Sortie le 15 novembre 2017

Quatre ans après le triomphe des Garçons et Guillaume, à table !, Guillaume Gallienne est de retour derrière la caméra avec Marylineoù il met en vedette sa partenaire à la Comédie-Française Adeline d’Hermy. L’ancienne danseuse y incarne une aspirante comédienne qui n’a pas les mots pour se défendre dans un milieu difficile.

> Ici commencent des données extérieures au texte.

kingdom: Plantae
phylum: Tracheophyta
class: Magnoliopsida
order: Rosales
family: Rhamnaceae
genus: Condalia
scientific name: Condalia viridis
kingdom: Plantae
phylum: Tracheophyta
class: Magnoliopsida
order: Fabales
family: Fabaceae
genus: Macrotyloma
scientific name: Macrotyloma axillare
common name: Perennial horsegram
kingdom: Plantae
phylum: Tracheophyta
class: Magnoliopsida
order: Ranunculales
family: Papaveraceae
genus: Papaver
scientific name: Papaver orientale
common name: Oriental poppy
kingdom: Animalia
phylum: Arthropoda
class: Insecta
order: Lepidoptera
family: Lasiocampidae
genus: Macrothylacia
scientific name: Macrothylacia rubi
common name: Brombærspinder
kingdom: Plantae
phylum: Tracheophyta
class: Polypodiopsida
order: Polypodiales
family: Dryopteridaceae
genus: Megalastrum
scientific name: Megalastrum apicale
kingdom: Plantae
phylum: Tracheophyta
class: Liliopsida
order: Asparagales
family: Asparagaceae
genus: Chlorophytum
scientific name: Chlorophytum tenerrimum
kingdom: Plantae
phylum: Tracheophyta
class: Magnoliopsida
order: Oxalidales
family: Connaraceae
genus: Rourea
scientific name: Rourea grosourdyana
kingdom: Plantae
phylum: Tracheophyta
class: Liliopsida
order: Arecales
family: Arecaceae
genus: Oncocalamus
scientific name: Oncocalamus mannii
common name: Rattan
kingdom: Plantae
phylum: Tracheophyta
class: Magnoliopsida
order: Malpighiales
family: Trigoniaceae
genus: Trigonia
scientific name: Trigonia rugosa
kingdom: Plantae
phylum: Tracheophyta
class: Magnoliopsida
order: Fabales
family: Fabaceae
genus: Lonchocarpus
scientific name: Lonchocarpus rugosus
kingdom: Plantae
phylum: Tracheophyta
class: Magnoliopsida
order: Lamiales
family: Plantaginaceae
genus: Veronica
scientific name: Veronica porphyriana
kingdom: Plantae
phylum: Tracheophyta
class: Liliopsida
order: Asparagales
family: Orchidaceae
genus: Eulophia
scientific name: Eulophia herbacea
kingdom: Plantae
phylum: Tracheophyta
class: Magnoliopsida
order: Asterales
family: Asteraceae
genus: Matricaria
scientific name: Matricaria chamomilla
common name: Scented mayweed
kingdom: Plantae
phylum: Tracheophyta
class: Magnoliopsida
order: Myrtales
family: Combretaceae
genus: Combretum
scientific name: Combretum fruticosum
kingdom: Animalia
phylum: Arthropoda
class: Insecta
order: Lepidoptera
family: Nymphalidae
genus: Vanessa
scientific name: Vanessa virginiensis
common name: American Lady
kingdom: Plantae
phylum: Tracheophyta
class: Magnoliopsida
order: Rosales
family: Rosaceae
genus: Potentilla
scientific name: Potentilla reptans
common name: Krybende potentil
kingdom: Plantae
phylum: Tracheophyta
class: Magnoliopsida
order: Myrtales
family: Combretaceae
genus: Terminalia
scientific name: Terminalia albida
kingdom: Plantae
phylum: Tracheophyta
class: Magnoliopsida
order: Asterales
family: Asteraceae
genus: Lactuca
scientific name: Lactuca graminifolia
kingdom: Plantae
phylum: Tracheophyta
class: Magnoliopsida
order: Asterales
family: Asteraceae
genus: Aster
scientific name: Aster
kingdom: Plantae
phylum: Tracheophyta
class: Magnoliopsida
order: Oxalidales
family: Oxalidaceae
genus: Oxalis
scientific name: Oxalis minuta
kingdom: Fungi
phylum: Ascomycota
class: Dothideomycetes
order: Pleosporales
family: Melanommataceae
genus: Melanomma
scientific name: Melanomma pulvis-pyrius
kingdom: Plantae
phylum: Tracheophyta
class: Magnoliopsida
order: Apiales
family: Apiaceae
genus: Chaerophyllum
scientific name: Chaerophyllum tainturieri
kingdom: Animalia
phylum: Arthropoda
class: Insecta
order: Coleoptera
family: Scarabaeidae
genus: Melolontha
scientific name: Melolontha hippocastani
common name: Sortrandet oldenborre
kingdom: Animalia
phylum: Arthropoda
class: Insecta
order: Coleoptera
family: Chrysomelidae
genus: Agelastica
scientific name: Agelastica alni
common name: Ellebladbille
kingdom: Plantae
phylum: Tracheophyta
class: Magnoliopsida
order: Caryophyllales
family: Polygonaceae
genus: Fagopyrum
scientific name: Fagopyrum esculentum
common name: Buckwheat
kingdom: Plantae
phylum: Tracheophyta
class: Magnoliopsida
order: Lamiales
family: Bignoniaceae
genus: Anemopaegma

« Ce film est une histoire de femme. » Guillaume Gallienne ne croit pas si bien dire. Après Les garçons et Guillaume, à table !, véritable déclaration d’amour à la figure maternelle qui lui a valu 5 César en 2014 (dont celui du meilleur film), l’acteur-réalisateur de 45 ans revient avec un long-métrage, mais pas devant la caméra, qui s’articule cette fois autour d’une héroïne ordinaire, « une héroïne de la modestie » selon lui. Cette modestie dont il se dit dépourvu, une absence vécue comme un handicap.

L’héroïne en question, c’est Maryline, une jeune provinciale qui décide de quitter son village natal pour devenir comédienne à Paris, mais se heurte à la dure réalité d’un milieu qui peut parfois se montrer humiliant. Et quand on n’a pas les mots pour se défendre, les choses se compliquent. Élevée dans une famille où les volets clos et l’absence de visite étaient monnaie courante, entre une mère alcoolique et un père violent, la jeune femme souffre d’une blessure invisible, comme dépossédée du pouvoir du verbe. Maryline traite d’ailleurs de cette carence et de ses conséquences, tout en s’interrogeant sur le métier d’acteur. Guillaume Gallienne s’est inspiré de l’histoire vécue par une femme rencontrée il y a 15 ans et qui l’avait ému. « Une actrice sauvée par Jeanne Moreau »

À l’instar de la comédienne Adeline d’Hermy, qui a confessé avoir croisé sur sa route des personnes bienveillantes, à commencer par le cinéaste (lire plus bas), vieux complice de la Comédie-Française (avec lequel elle partage la distribution des Damnés de Visconti), son double fictif, aussi complexe que franc du collier, croisera sur la sienne quelques personnes bien intentionnées qui l’aideront à se construire et à quitter la peur des mots et des autres.

Parmi eux, une bonne fée qui prend les traits de Vanessa Paradis, laquelle incarne une star dont l’élégance et la voix (mais aussi le prénom) ne sont pas sans rappeler Jeanne Moreau, disparue récemment. Une autre figure féminine dans ce film où la force côtoie la fragilité. La scène de la voiture, où Jeanne Desmarais évoque un chagrin d’amour s’avère à ce titre bouleversante.

Pour réaliser cette chronique de la vie d’une aspirante comédienne, Guillaume Gallienne s’est inspiré de l’histoire vécue par une femme rencontrée il y a 15 ans et qui l’avait ému. « Une actrice sauvée par Jeanne Moreau », s’est-il contenté de dire sans livrer son identité. Il doit au succès de son premier long-métrage d’avoir pu financer ce projet de longue date qui lui tenait à cœur, où il tente de rendre compte de la violence que peuvent ressentir les personnes démunies face aux mots, « mais aussi celle qu’ils provoquent parfois chez ceux qui n’arrivent pas à les comprendre ». Un hommage, peut-être, aussi à ces « taiseux » qui l’impressionnent et lui font peur en même temps, et face auxquels il se sent « trop délié et dispersé ».


La modestie incarnée

Pour Guillaume Gallienne, le personnage de Maryline ne pouvait être joué que par Adeline d’Hermy. Une évidence pour le comédien-réalisateur, qui a confié à plusieurs reprises que si elle incarnait si bien à l’écran l’humilité de cette femme en quête de mots, c’est parce qu’elle était elle-même humble dans la vie. « C’est quelque chose qui ne se compose pas, la modestie, on l’a ou on ne l’a pas. Je voulais rendre compte de ça », a-t-il déclaré lors du festival du film francophone d’Angoulême. Entre les deux sociétaires de la Comédie-Française, la complicité ne fait en tout cas pas de doute. Passée par la danse contemporaine avant d’épouser une carrière au théâtre, la jeune femme de 30 ans considère un peu Guillaume Gallienne comme son parrain. « Il fait partie des gens qui m’ont beaucoup soutenue durant mon parcours. » A l’image de ces personnages bienveillants qui permettront à Maryline de se construire.